Narasi-narasi kekerasan yang diungkap terbuka itu menjadi bagian dari upaya entitas kolonial Zionis untuk mencapai tujuan utamanya, yaitu memberantas seluruh kehadiran warga Palestina. Dengan demikian, penggunaan kekerasan seksual terhadap perempuan Palestina merupakan bagian integral rezim ilegal Zionis. Penggunaan kekerasan seksual merupakan bagian sentral dari proyek kolonial Zionis. Misalnya, David Ben-Gurion, tokoh penting dalam gerakan Zionis dan perdana menteri pertama rezim Israel, mendokumentasikan dalam buku hariannya praktik kekerasan seksual terhadap perempuan dan anak perempuan Palestina, yang ia anggap sebagai ancaman bagi kelangsungan hidup koloni Zionis (Villar, 2024).
Pasca 7 Oktober 2023, semakin banyak laporan mengenai kekejaman Israel terhadap perempuan Palestina. Euro-Med Human Rights Monitor menerbitkan dokumen kesaksian dari para tahanan perempuan Palestina di Gaza tentang kekerasan seksual, penyiksaan, perlakuan tidak manusiawi, penggeledahan telanjang, pelecehan seksual, dan lain-lain yang dilakukan oleh serdadu Zionis.
Budaya Memerkosa di Israel
Kejahatan rezim Zionis terhadap perempuan Palestina, sangat koheren dengan kondisi masyarakat Israel sendiri yang ternyata sangat permisif terhadap pemerkosaan. Menurut Laporan dari Asosiasi Pusat Krisis Pemerkosaan di Israel, sembilan dari 10 kasus pemerkosaan ditutup oleh jaksa tanpa dakwaan. Pada tahun 2018, polisi Israel membuka 6.220 investigasi terhadap dugaan kejahatan seksual dan pelecehan, termasuk 1.166 dugaan pemerkosaan, yang berarti peningkatan sebesar 12% dibandingkan tahun sebelumnya dan peningkatan sebesar 40% dari tahun 2013. Organisasi tersebut juga menemukan bahwa lebih dari separuh (52%) pelaku kejahatan seks yang dipenjara tidak menerima perawatan psikologis (artinya, ketika keluar dari penjara mereka cenderung mengulangi kejahatan yang sama).

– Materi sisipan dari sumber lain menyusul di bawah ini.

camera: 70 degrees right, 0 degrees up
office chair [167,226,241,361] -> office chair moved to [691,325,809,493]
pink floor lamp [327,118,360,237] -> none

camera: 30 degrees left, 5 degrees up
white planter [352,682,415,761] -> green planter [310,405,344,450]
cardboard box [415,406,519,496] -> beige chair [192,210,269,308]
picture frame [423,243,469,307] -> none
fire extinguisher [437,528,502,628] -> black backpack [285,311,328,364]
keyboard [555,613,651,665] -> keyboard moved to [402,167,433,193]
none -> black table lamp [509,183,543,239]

Pedofilia juga marak di Israel. Terbukti bahwa sebagian besar korban (63%) dari pemerkosaan berkelompok yang dilaporkan pada tahun 2018 adalah anak perempuan di bawah umur yang berusia antara 12 dan 18 tahun. Kasus-kasus perkosaan dan kejahatan seksual juga terjadi di militer Zionis, ada 1.706 pengaduan diajukan pada tahun 2018 (meningkat 15% dibandingkan tahun 2017). Namun, hanya 165 kasus yang diselidiki oleh otoritas militer terkait. Dengan demikian, militer Israel membiarkan terjadinya perkosaan terhadap perempuan-perempaun di dalam militer Israel sendiri. Hal ini menunjukkan bahwa mereka memiliki cara pandang dan budaya kekerasan terhadap perempuan.

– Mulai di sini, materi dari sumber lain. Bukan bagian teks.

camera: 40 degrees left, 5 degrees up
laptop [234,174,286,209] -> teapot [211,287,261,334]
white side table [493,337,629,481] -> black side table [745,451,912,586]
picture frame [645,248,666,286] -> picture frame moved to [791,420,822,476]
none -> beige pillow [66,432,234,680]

Kembali kepada kondisi bangsa Palestina, dengan adanya rekam jejak keji orang-orang Zionis seperti ini, kita perlu mempertanyakan, mengapa kaum feminis liberal yang selama ini sering menyerang negara-negara Muslim (termasuk Iran) dengan tuduhan ‘menindas perempuan’ kini seolah diam? Diamnya mereka merupakan bentuk keterlibatan dalam genosida Israel di Gaza. Selain itu, diamnya mereka membuktikan bahwa seruan-seruan kebebasan dan HAM mereka selama ini hanya dipakai untuk menyerang pihak-pihak yang berseberangan dengan pengusung liberalisme Barat.

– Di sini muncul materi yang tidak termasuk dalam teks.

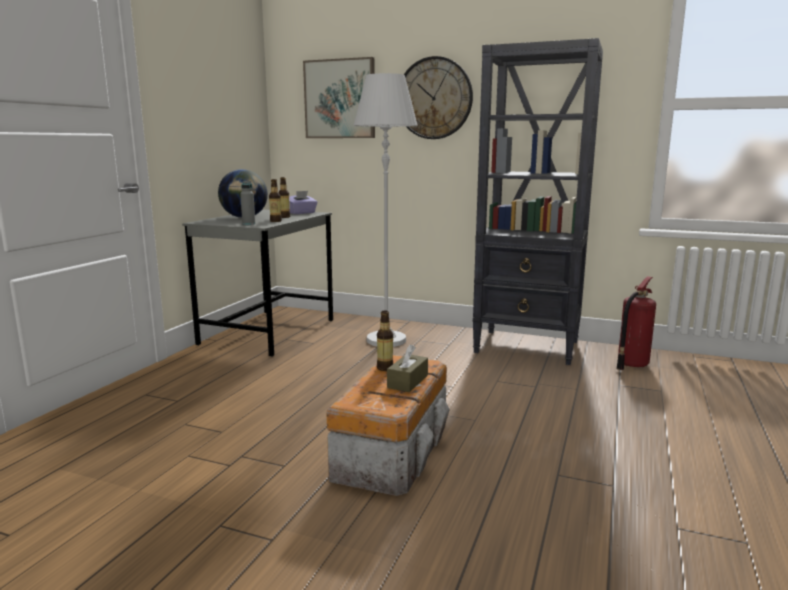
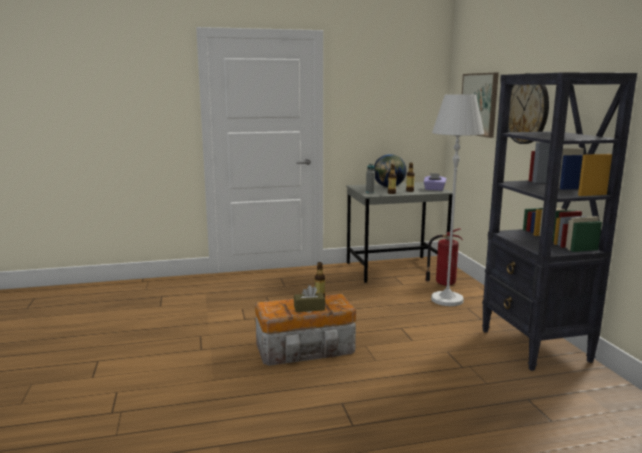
camera: 55 degrees right, 0 degrees up
fire extinguisher [616,276,656,370] -> fire extinguisher moved to [425,228,463,286]

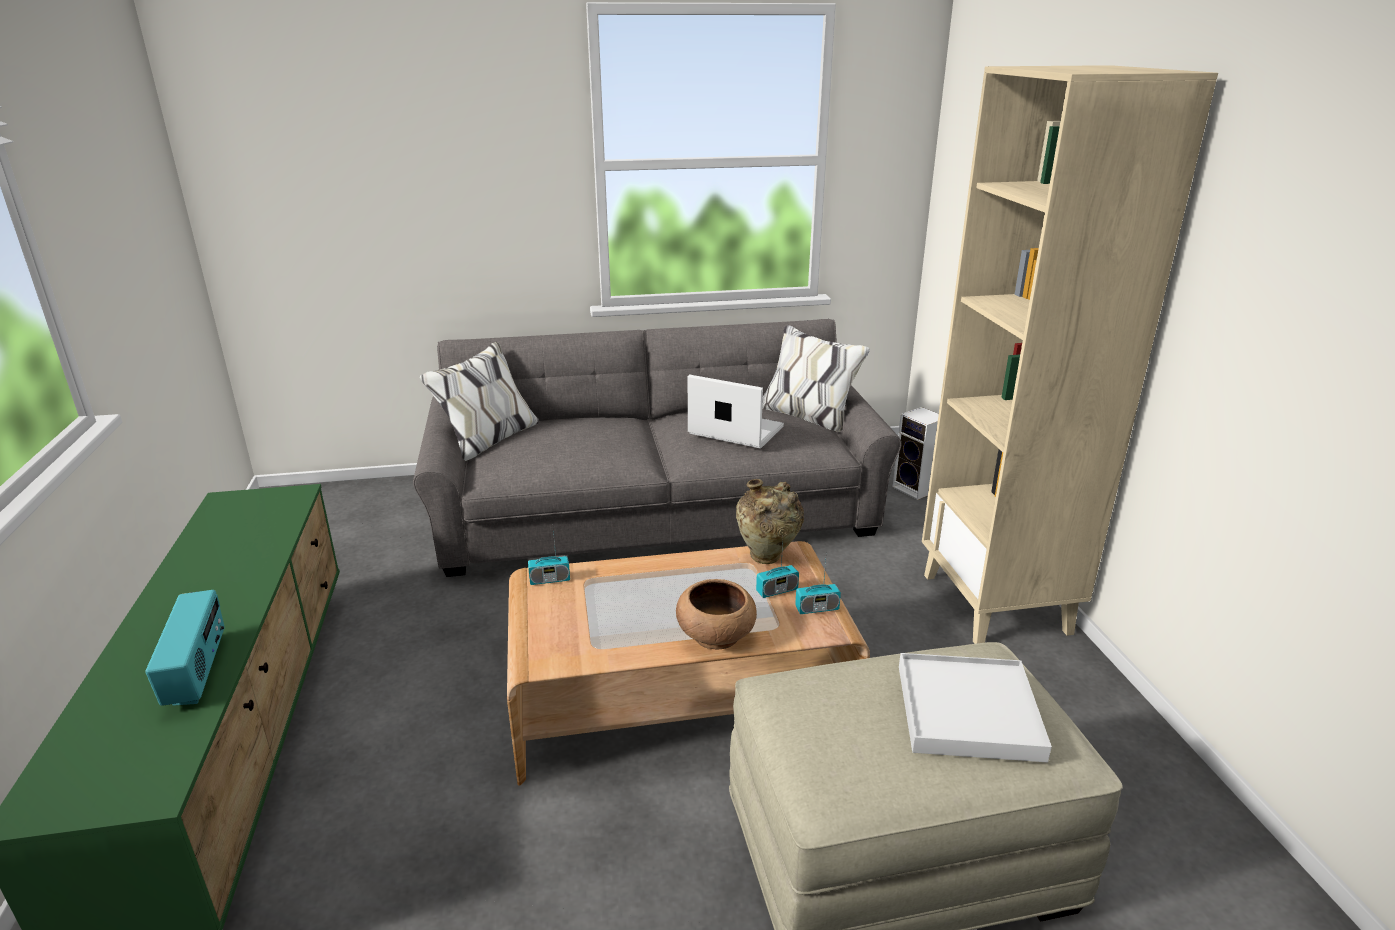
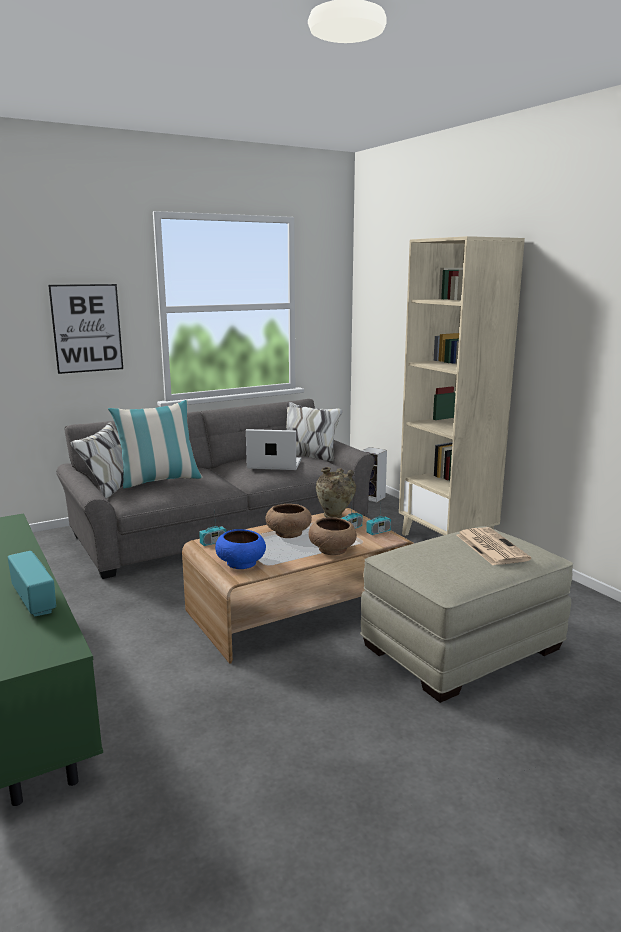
camera: 20 degrees left, 10 degrees down
white tray [899,653,1052,762] -> newspaper [457,527,531,565]
none -> picture [48,284,123,374]
none -> pillow [108,400,203,488]
none -> blue bowl [215,529,266,569]
none -> brown bowl [265,504,312,538]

Dunia harus terus disadarkan terkait absurditas yang sedang terjadi di Palestina. Berbagai aksi demonstrasi yang telah dilakukan masyarakat sipil menunjukkan bahwa kesadaran itu sudah semakin terbangun. Tentu saja, momentum tersebut harus terus dijaga, salah satunya adalah dengan menggelar aksi Hari Al-Quds internasional pada tanggal 5 April 2024 mendatang; demi pembelaan terhadap kaum perempuan Palestina, demi mengangkat harkat dan martabat kaum perempuan di dunia.